The Lesson That Keeps Repeating
Every nine-figure DeFi incident of the last two years has the same structural shape. The core protocol does what it’s supposed to do. Some privileged component on the edge, whether that’s an off-chain signer, a bridge validator, an operator key, or a configuration that was supposed to be temporary, carries more trust than the rest of the stack was aware of. Somebody figures out where that concentration sits, and the full weight of the composed system falls through it.
The Resolv USR exploit in March was a single-signer SERVICE_ROLE that could mint arbitrary amounts of a stablecoin. The KelpDAO exploit is a single-verifier DVN that could authorize arbitrary cross-chain releases. Different protocol, different token class, identical architectural shape: one key, no meaningful check beyond it, and a downstream composability layer that had already assumed the thing behind the key was sound.
The LRT category in particular has spent the last year adding more layers (more chains, more wrappers, more lending integrations, more yield vaults that lend against vaults that lend against wrappers) on top of a base that is fundamentally a three-way trust assumption between the staker, the restaker, and the bridge. Each additional layer compounds yield by a handful of basis points. Each additional layer also compounds the attack surface in ways that are hard to price. The rsETH supply on the 20 bridged chains wasn’t a feature. It was a liability that grew quietly until one forged packet turned it all into bad debt.

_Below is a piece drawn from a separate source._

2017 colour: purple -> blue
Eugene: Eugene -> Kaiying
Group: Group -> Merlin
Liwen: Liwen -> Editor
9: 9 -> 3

The practical takeaway for anyone actually using this stuff is narrow and boring: before you treat a bridged LRT as interchangeable with its mainnet counterpart, look at the bridge’s verifier configuration. Lenders integrating LRTs as collateral have to reckon with a simple fact: the counterparty isn’t the LRT issuer alone. It’s the LRT issuer plus whatever messaging stack sits between mainnet and wherever the wrapped token shows up. At the ecosystem level, the boring parts of security (key management, config reviews, multi-party attestation) are where the next nine-figure incident is going to come from too. Until someone finally makes the boring parts the default.
Aave will recover. Umbrella stakers on Ethereum will take the full hit they volunteered for, the DAO will vote AAVE issuance to cover the residual the vault couldn’t absorb, and the event will accelerate Umbrella’s expansion to every network that wasn’t covered this weekend. rsETH will either migrate to a multi-DVN stack or lose meaningful share to the LRT competitors that already run one. LayerZero will quietly tighten its defaults. And the next exploit will come from whichever protocol hasn’t yet asked the question: “what single key is currently trusted to authorize nine figures on our system?”
That’s the question every DeFi product owner should be writing down today.